Bir çok azınlığın kendi üye ülkelerinde kötü muamele maruz kalmaları kanıtlanmış olsa bile, ve benim organizasyonum olan FUEN'in somut sorunlara karşı her yıl aldığı 5 ila 10 karar Avrupa devlet ve kurumlarına gönderilse dahi, AB yanlış yorumlanan münferit her devletin bizatihi sahip olduğu tedbirler yeterliliği prensibi gerekçesiyle büyük ölçüde suskun kalmaktadır.

FUEN Başkanı çevre konvensiyonu ve dil şartnamesine bağlı bazı beklentilerin henüz yerine getirilmediğinden bahisle, buna ilişkin bir kaç tashih önerisinde bulundu. Buna göre danışma kurulları üye devletlerin rapor verme yorgunluğuna karşı daha güçlü ve aktif şekilde karşı çıkmalı, danışma kurulunun tavsiyelerine riayet edilmesinin sağlanması güçlendirilmeli, Avrupa Konseyi ve üye devletlerin yönetimi ulusal azınlıklar ve kendi enstrümanlarının haklarına dair sorulara karşı daha tutkulu ve angajmanlı olmalı, bu enstrümanların güçlendirilmesi doğrultusunda daha fazla politik çaba yatırımında bulunmalı ve bunu yaparken sözleşmeye taraf olan üye ülkeleri bunları imzalamaya ve onaylamaya cesaretlendirmelidir.
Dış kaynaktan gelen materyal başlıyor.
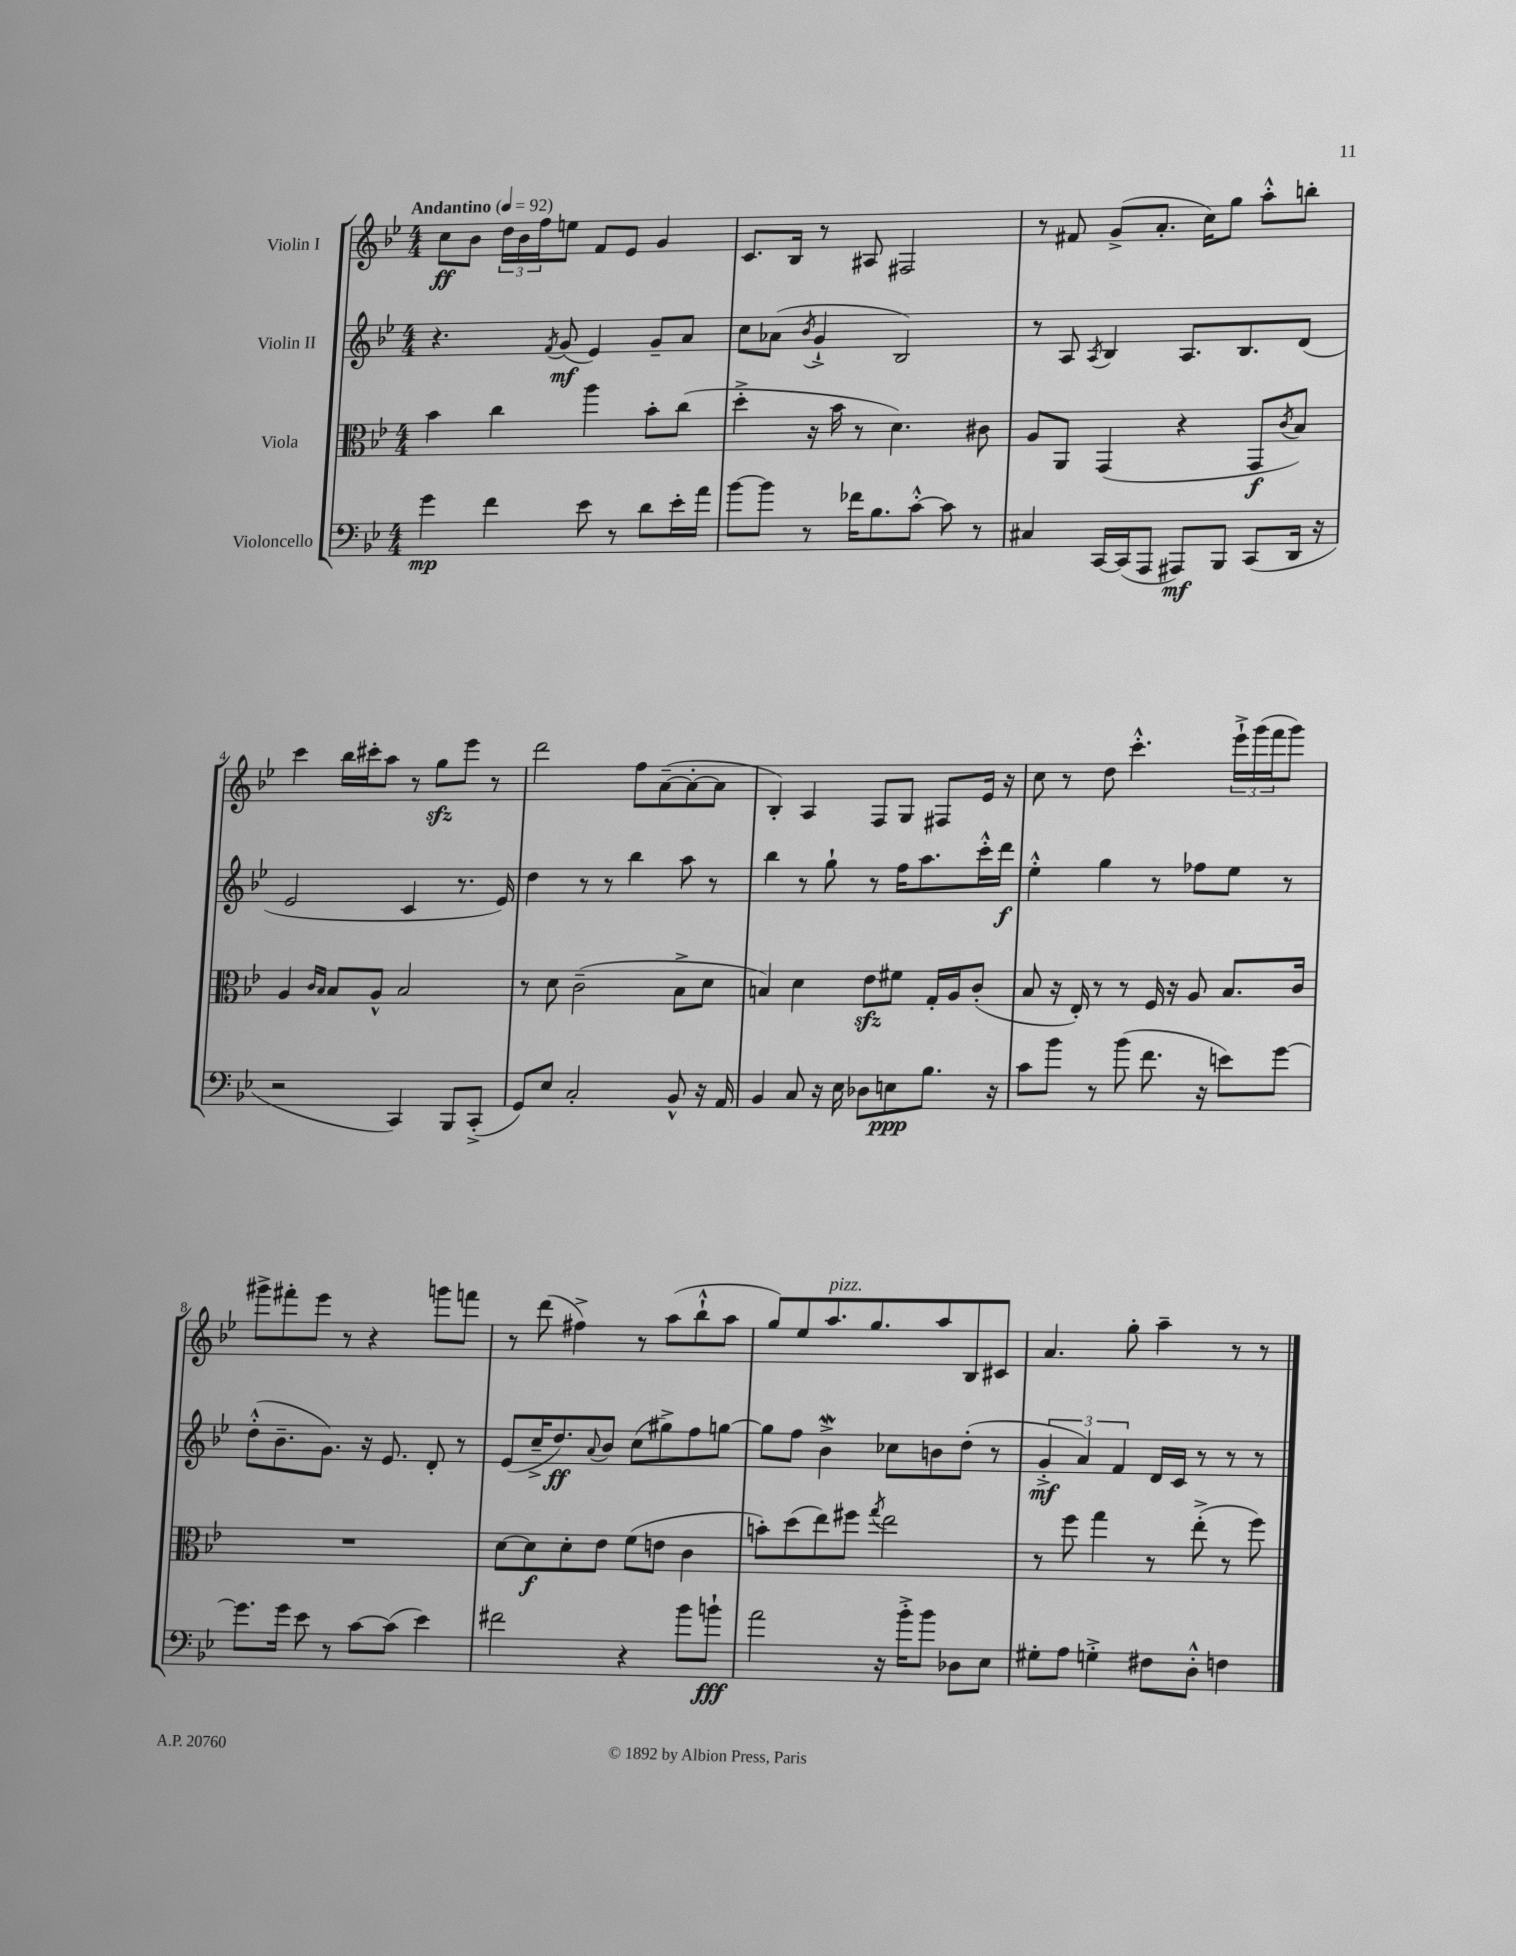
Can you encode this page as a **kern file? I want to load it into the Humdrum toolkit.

**kern	**kern	**kern	**kern
*staff4	*staff3	*staff2	*staff1
*clefF4	*clefC3	*clefG2	*clefG2
*k[b-e-]	*k[b-e-]	*k[b-e-]	*k[b-e-]
*M4/4	*M4/4	*M4/4	*M4/4
*MM92	*MM92	*MM92	*MM92
4g	4b-	4.r	8cc
.	.	.	8b-
4f	4cc	.	24dd
.	.	.	24b-
.	.	.	24ff
.	.	8qf	.
.	.	(8g	8ee
8e-	4aa	4e-)	8f
8r	.	.	8e-
8d	8b-'	8g~	4g
16e-'	(8cc	8a	.
16a	.	.	.
=	=	=	=
[8b-	4dd'^	8cc	8.c
8b-]	.	(8a-	.
.	.	.	16B-
.	.	8qb-	.
8r	16r	4g`^	8r
.	16b-	.	.
16f-	8r	.	8A#
8.B-	.	.	.
.	4.d)	2B-)	2F#
[8c'^^	.	.	.
8c]	.	.	.
8r	8c#	.	.
=	=	=	=
4C#	8A	8r	8r
.	8AA	8A	8f#
.	.	8qA	.
[16CC	(4GG	4B-	(8g^
(16CC]	.	.	.
8AAA	.	.	8.a'
8AAA#)	4r	8.A	.
.	.	.	16cc)
8BBB-	.	.	8gg
.	.	8.B-	.
(8CC	8GG	.	8aa'^^
.	8qc	.	.
16DD	8B-)	(8d	8bb'
16r	.	.	.
=	=	=	=
2r	4A	2e-	4ccc
.	16qqc	.	.
.	16qqB-	.	.
.	8B-	.	16bb-
.	.	.	16ccc#'
.	8A^^	.	8aa
4CC)	2B-	4c	8r
.	.	.	8gg
8BBB-	.	8.r	8eee-
(8CC'^	.	.	8r
.	.	16e-)	.
=	=	=	=
8GG)	8r	4dd	2ddd
8E-	8d	.	.
2C'	(2c~	8r	.
.	.	8r	.
.	.	4bb-	8ff
.	.	.	([8a~
8BB-^^	8B-^	8aa	8a'_
16r	8d	8r	8a]
16AA	.	.	.
=	=	=	=
4BB-	4B)	4bb-	4B-')
8C	4d	8r	4A
16r	.	8gg`	.
16E-	.	.	.
8D-	8e-	8r	8F
8E	8f#	16ff	8G
.	.	8.aa	.
8.B-	16G'	.	8F#
.	16A	.	.
.	(8c'	16ccc'^^	16e-
16r	.	16ddd	16r
=	=	=	=
8c	8B-	4ee-'^^	8cc
8b-	16r	.	8r
.	16E-')	.	.
8r	8r	4gg	8dd
(8b-	8r	.	4.ccc'^^
8.f	16F	8r	.
.	16r	.	.
.	8A	8ff-	.
16r	.	.	.
8e)	8.B-	8ee-	24eee-`^
.	.	.	(24ggg
.	.	.	24fff
[8g	.	8r	8ggg)
.	16c	.	.
=	=	=	=
8.g]	1r	(8dd'^^	8ggg#^
.	.	8.b-~	8fff#'
16g	.	.	.
8e-	.	.	8eee-
.	.	8.g)	.
8r	.	.	8r
[8c	.	16r	4r
.	.	8.e-	.
(8c]	.	.	.
4e-)	.	8d'	8ggg
.	.	8r	8fff
=	=	=	=
2f#	[8d	(8e-	8r
.	8d]	16cc~^	(8ddd
.	.	8.dd)	.
.	8d'	.	4ff#^)
.	.	8qqa	.
.	8e-	8b-	.
4r	(8f	(8cc	8r
.	8e	8gg#^)	(8aa
8b-	4c	8ff	8bb-`^^
8b`	.	[8gg	8aa
=	=	=	=
2a	8b')	8gg]	8gg)
.	(8dd	8ff	8ee-
.	8ee-)	4b-^	8.aa
.	8ff#	.	.
.	.	.	8.gg
.	8qgg	.	.
16r	2ee-	8cc-	.
16b-'^	.	.	.
8b-	.	8b	8aa
8D-	.	(8dd'	8B-
8E-	.	8r	8c#
=	=	=	=
8G#'	8r	6g'^	4.a
8A	8ff	.	.
.	.	6a)	.
4G'^	4gg	.	.
.	.	6f	.
.	.	.	8gg'
8F#	8r	16d	4aa~
.	.	16c	.
8D'^^	(8ee-'^	8r	.
4F	8r	8r	8r
.	8ff)	8r	8r
==	==	==	==
*-	*-	*-	*-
Başkan enstrümanların muhafaza edilmesinin daha iyi hala getirilmesinin kontrol edilmesini, rapor verme uygulamalarını güncelleştirmeyi ve üye devletleri bunlardan iç politika prosedürlerinde istifade etme yolunda cesaretlendirmeyi, veya yasal yönergelerin hazırlanması örneğinde olduğu gibi politikaları dizayn etmeyi teminen daha iyi bir gözetim mekanizmasının gerekli olduğuna işaret etti.

FUEN Başkanı devamla, karşılaşılan yeni sorunların azınlık haklarına ilişkin yeni bir enstrüman nesline ihtiyaç duyduğuna değindi. Ona göre her iki enstrüman parçası artık eskimiş olup, dijitalleşme, yapay zeka veya çok dilliğe dair en son araştırmalar gibi yeni gereksinimler toplulumuzda yeterli düzeydeki bir katma değer olarak algılanmamaktadır.

Avrupa Birliği'nin rolü hakkında söz eden Lorant Vincze; AB'nin, Venedig Komisyonun'nun da önerileriyle ortaya koymuş olduğu gibi, çerçeve anlaşmasını ve dil şartnamesinin daha da ciddiye alması ve yasal devlet gözetimi içine çekmesi gerektiğine işaret etti.

Vincze sözlerine şöyle son verdi: ''Avrupa Konseyi ve Avrupa Birliği karşılıklı bağımlılık ve ve işbirliği konusunda uzun bir geleneğe sahiptir. Avrupa Komisyonu tarafından eliştirilmiş olan standartlar çoğunluk itibariyle AB-Üyeliğe alınış insan hakları, demokrasi ve hukuk devleti olma kriterlerinin çekirdeğini oluşturmaktadır. Bu durum ulusal azınlıklar alanında da böyle olabilirdi ve her iki taraf böylece güçlendirilmiş bir ilişkiden sadece kazanç sağlayabilerdi''.